[Opening GIVEN ENTRIES section]
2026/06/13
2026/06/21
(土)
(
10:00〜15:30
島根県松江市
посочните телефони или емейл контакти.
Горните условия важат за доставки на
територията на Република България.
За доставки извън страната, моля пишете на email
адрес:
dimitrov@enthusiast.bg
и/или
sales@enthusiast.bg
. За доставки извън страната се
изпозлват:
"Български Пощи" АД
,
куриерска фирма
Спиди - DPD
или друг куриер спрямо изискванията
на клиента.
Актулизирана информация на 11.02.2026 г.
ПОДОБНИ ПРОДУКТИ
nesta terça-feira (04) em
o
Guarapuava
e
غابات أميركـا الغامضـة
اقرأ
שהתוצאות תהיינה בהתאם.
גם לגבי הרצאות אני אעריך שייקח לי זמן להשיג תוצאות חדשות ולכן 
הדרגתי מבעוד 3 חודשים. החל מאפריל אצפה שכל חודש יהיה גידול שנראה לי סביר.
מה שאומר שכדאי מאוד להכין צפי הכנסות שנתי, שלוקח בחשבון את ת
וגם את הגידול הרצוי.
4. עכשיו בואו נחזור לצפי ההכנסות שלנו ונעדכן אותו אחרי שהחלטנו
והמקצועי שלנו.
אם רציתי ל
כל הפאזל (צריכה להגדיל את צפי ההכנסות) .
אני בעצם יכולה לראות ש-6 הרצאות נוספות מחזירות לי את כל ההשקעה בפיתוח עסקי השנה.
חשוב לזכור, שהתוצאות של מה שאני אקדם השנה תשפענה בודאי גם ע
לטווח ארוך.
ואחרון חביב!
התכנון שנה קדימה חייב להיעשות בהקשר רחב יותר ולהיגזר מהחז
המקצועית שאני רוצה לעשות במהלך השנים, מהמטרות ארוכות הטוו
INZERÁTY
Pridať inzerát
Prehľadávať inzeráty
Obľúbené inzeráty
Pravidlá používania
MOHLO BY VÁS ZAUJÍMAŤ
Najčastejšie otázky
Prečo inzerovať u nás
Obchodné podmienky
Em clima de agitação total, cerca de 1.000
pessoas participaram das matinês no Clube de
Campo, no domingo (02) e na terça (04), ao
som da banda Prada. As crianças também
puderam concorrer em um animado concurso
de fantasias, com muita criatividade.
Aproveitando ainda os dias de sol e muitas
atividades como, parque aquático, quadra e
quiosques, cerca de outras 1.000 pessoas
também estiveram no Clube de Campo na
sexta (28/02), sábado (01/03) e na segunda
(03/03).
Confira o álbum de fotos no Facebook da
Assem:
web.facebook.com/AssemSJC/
[Closing GIVEN ENTRIES section]
## YOUR GOAL
Reproduce the records above verbatim, line by line and in their original order.

## FINISHED TASK
2026/06/13
2026/06/21
(土)
(
10:00〜15:30
島根県松江市
посочните телефони или емейл контакти.
Горните условия важат за доставки на
територията на Република България.
За доставки извън страната, моля пишете на email
адрес:
dimitrov@enthusiast.bg
и/или
sales@enthusiast.bg
. За доставки извън страната се
изпозлват:
"Български Пощи" АД
,
куриерска фирма
Спиди - DPD
или друг куриер спрямо изискванията
на клиента.
Актулизирана информация на 11.02.2026 г.
ПОДОБНИ ПРОДУКТИ
nesta terça-feira (04) em
o
Guarapuava
e
غابات أميركـا الغامضـة
اقرأ
שהתוצאות תהיינה בהתאם.
גם לגבי הרצאות אני אעריך שייקח לי זמן להשיג תוצאות חדשות ולכן 
הדרגתי מבעוד 3 חודשים. החל מאפריל אצפה שכל חודש יהיה גידול שנראה לי סביר.
מה שאומר שכדאי מאוד להכין צפי הכנסות שנתי, שלוקח בחשבון את ת
וגם את הגידול הרצוי.
4. עכשיו בואו נחזור לצפי ההכנסות שלנו ונעדכן אותו אחרי שהחלטנו
והמקצועי שלנו.
אם רציתי ל
כל הפאזל (צריכה להגדיל את צפי ההכנסות) .
אני בעצם יכולה לראות ש-6 הרצאות נוספות מחזירות לי את כל ההשקעה בפיתוח עסקי השנה.
חשוב לזכור, שהתוצאות של מה שאני אקדם השנה תשפענה בודאי גם ע
לטווח ארוך.
ואחרון חביב!
התכנון שנה קדימה חייב להיעשות בהקשר רחב יותר ולהיגזר מהחז
המקצועית שאני רוצה לעשות במהלך השנים, מהמטרות ארוכות הטוו
INZERÁTY
Pridať inzerát
Prehľadávať inzeráty
Obľúbené inzeráty
Pravidlá používania
MOHLO BY VÁS ZAUJÍMAŤ
Najčastejšie otázky
Prečo inzerovať u nás
Obchodné podmienky
Em clima de agitação total, cerca de 1.000
pessoas participaram das matinês no Clube de
Campo, no domingo (02) e na terça (04), ao
som da banda Prada. As crianças também
puderam concorrer em um animado concurso
de fantasias, com muita criatividade.
Aproveitando ainda os dias de sol e muitas
atividades como, parque aquático, quadra e
quiosques, cerca de outras 1.000 pessoas
também estiveram no Clube de Campo na
sexta (28/02), sábado (01/03) e na segunda
(03/03).
Confira o álbum de fotos no Facebook da
Assem:
web.facebook.com/AssemSJC/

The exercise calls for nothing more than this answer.